* **TASK**:
Turn the lines of all the items below into one numbered list, leaving out any blank lines.

* **DATA LINES**:
★ ★ ★ ★ ★

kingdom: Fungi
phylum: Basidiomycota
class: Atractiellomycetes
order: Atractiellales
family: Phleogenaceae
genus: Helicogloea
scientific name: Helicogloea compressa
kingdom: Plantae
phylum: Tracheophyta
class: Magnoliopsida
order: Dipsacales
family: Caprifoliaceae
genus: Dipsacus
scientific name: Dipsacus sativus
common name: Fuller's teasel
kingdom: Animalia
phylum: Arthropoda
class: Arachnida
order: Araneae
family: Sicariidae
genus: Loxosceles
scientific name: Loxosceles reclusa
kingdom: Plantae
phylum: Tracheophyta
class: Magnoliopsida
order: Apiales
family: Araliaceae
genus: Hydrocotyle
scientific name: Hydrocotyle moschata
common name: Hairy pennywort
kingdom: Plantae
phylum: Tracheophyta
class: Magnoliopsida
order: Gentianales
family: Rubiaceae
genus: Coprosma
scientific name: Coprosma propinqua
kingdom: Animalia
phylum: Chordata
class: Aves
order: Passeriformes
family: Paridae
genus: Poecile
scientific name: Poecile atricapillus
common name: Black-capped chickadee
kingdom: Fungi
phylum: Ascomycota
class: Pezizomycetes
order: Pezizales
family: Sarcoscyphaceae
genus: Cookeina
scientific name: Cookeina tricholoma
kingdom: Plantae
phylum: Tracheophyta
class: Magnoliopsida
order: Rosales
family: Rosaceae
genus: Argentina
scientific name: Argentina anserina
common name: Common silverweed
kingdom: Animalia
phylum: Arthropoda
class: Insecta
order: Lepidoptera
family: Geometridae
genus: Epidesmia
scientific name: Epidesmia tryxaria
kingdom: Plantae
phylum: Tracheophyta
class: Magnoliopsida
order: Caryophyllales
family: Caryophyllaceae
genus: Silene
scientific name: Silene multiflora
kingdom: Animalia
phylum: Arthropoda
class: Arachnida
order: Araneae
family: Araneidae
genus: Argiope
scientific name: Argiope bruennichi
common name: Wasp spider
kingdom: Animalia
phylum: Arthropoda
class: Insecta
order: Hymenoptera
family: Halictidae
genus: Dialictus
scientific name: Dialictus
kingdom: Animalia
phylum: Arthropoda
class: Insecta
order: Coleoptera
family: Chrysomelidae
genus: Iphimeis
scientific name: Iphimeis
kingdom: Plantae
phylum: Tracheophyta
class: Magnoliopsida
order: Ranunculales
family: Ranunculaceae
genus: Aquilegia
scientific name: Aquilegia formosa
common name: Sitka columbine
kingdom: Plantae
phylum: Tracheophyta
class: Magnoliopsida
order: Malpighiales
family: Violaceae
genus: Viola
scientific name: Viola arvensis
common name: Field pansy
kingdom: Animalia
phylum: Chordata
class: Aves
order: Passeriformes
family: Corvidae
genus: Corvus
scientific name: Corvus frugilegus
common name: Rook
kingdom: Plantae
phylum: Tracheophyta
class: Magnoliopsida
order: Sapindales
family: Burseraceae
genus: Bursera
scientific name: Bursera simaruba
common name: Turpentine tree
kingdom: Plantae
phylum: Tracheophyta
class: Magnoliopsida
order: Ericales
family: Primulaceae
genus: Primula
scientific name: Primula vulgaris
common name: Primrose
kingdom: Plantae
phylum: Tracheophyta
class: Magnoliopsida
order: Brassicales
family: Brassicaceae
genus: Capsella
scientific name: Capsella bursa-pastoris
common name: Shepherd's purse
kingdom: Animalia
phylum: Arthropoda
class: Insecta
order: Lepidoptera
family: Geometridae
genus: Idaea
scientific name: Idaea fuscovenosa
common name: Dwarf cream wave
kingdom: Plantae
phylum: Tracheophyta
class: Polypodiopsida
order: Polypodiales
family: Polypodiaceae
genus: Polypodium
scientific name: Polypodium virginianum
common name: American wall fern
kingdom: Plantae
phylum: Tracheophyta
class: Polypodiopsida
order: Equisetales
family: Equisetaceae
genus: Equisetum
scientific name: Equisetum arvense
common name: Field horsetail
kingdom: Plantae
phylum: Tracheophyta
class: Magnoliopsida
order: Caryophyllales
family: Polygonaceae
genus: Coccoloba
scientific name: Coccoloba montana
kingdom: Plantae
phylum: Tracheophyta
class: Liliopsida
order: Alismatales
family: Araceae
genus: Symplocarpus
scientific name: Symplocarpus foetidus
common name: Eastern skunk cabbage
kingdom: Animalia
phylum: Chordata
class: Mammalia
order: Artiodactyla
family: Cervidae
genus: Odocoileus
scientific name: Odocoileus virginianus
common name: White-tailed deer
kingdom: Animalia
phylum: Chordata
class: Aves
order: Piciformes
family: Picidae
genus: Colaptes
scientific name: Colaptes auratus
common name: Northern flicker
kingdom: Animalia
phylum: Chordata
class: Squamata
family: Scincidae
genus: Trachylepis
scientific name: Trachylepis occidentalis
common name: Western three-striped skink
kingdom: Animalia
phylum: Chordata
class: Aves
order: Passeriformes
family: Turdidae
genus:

★ ★ ★ ★ ★

* **FINISHED ANSWER**:
1. kingdom: Fungi
2. phylum: Basidiomycota
3. class: Atractiellomycetes
4. order: Atractiellales
5. family: Phleogenaceae
6. genus: Helicogloea
7. scientific name: Helicogloea compressa
8. kingdom: Plantae
9. phylum: Tracheophyta
10. class: Magnoliopsida
11. order: Dipsacales
12. family: Caprifoliaceae
13. genus: Dipsacus
14. scientific name: Dipsacus sativus
15. common name: Fuller's teasel
16. kingdom: Animalia
17. phylum: Arthropoda
18. class: Arachnida
19. order: Araneae
20. family: Sicariidae
21. genus: Loxosceles
22. scientific name: Loxosceles reclusa
23. kingdom: Plantae
24. phylum: Tracheophyta
25. class: Magnoliopsida
26. order: Apiales
27. family: Araliaceae
28. genus: Hydrocotyle
29. scientific name: Hydrocotyle moschata
30. common name: Hairy pennywort
31. kingdom: Plantae
32. phylum: Tracheophyta
33. class: Magnoliopsida
34. order: Gentianales
35. family: Rubiaceae
36. genus: Coprosma
37. scientific name: Coprosma propinqua
38. kingdom: Animalia
39. phylum: Chordata
40. class: Aves
41. order: Passeriformes
42. family: Paridae
43. genus: Poecile
44. scientific name: Poecile atricapillus
45. common name: Black-capped chickadee
46. kingdom: Fungi
47. phylum: Ascomycota
48. class: Pezizomycetes
49. order: Pezizales
50. family: Sarcoscyphaceae
51. genus: Cookeina
52. scientific name: Cookeina tricholoma
53. kingdom: Plantae
54. phylum: Tracheophyta
55. class: Magnoliopsida
56. order: Rosales
57. family: Rosaceae
58. genus: Argentina
59. scientific name: Argentina anserina
60. common name: Common silverweed
61. kingdom: Animalia
62. phylum: Arthropoda
63. class: Insecta
64. order: Lepidoptera
65. family: Geometridae
66. genus: Epidesmia
67. scientific name: Epidesmia tryxaria
68. kingdom: Plantae
69. phylum: Tracheophyta
70. class: Magnoliopsida
71. order: Caryophyllales
72. family: Caryophyllaceae
73. genus: Silene
74. scientific name: Silene multiflora
75. kingdom: Animalia
76. phylum: Arthropoda
77. class: Arachnida
78. order: Araneae
79. family: Araneidae
80. genus: Argiope
81. scientific name: Argiope bruennichi
82. common name: Wasp spider
83. kingdom: Animalia
84. phylum: Arthropoda
85. class: Insecta
86. order: Hymenoptera
87. family: Halictidae
88. genus: Dialictus
89. scientific name: Dialictus
90. kingdom: Animalia
91. phylum: Arthropoda
92. class: Insecta
93. order: Coleoptera
94. family: Chrysomelidae
95. genus: Iphimeis
96. scientific name: Iphimeis
97. kingdom: Plantae
98. phylum: Tracheophyta
99. class: Magnoliopsida
100. order: Ranunculales
101. family: Ranunculaceae
102. genus: Aquilegia
103. scientific name: Aquilegia formosa
104. common name: Sitka columbine
105. kingdom: Plantae
106. phylum: Tracheophyta
107. class: Magnoliopsida
108. order: Malpighiales
109. family: Violaceae
110. genus: Viola
111. scientific name: Viola arvensis
112. common name: Field pansy
113. kingdom: Animalia
114. phylum: Chordata
115. class: Aves
116. order: Passeriformes
117. family: Corvidae
118. genus: Corvus
119. scientific name: Corvus frugilegus
120. common name: Rook
121. kingdom: Plantae
122. phylum: Tracheophyta
123. class: Magnoliopsida
124. order: Sapindales
125. family: Burseraceae
126. genus: Bursera
127. scientific name: Bursera simaruba
128. common name: Turpentine tree
129. kingdom: Plantae
130. phylum: Tracheophyta
131. class: Magnoliopsida
132. order: Ericales
133. family: Primulaceae
134. genus: Primula
135. scientific name: Primula vulgaris
136. common name: Primrose
137. kingdom: Plantae
138. phylum: Tracheophyta
139. class: Magnoliopsida
140. order: Brassicales
141. family: Brassicaceae
142. genus: Capsella
143. scientific name: Capsella bursa-pastoris
144. common name: Shepherd's purse
145. kingdom: Animalia
146. phylum: Arthropoda
147. class: Insecta
148. order: Lepidoptera
149. family: Geometridae
150. genus: Idaea
151. scientific name: Idaea fuscovenosa
152. common name: Dwarf cream wave
153. kingdom: Plantae
154. phylum: Tracheophyta
155. class: Polypodiopsida
156. order: Polypodiales
157. family: Polypodiaceae
158. genus: Polypodium
159. scientific name: Polypodium virginianum
160. common name: American wall fern
161. kingdom: Plantae
162. phylum: Tracheophyta
163. class: Polypodiopsida
164. order: Equisetales
165. family: Equisetaceae
166. genus: Equisetum
167. scientific name: Equisetum arvense
168. common name: Field horsetail
169. kingdom: Plantae
170. phylum: Tracheophyta
171. class: Magnoliopsida
172. order: Caryophyllales
173. family: Polygonaceae
174. genus: Coccoloba
175. scientific name: Coccoloba montana
176. kingdom: Plantae
177. phylum: Tracheophyta
178. class: Liliopsida
179. order: Alismatales
180. family: Araceae
181. genus: Symplocarpus
182. scientific name: Symplocarpus foetidus
183. common name: Eastern skunk cabbage
184. kingdom: Animalia
185. phylum: Chordata
186. class: Mammalia
187. order: Artiodactyla
188. family: Cervidae
189. genus: Odocoileus
190. scientific name: Odocoileus virginianus
191. common name: White-tailed deer
192. kingdom: Animalia
193. phylum: Chordata
194. class: Aves
195. order: Piciformes
196. family: Picidae
197. genus: Colaptes
198. scientific name: Colaptes auratus
199. common name: Northern flicker
200. kingdom: Animalia
201. phylum: Chordata
202. class: Squamata
203. family: Scincidae
204. genus: Trachylepis
205. scientific name: Trachylepis occidentalis
206. common name: Western three-striped skink
207. kingdom: Animalia
208. phylum: Chordata
209. class: Aves
210. order: Passeriformes
211. family: Turdidae
212. genus:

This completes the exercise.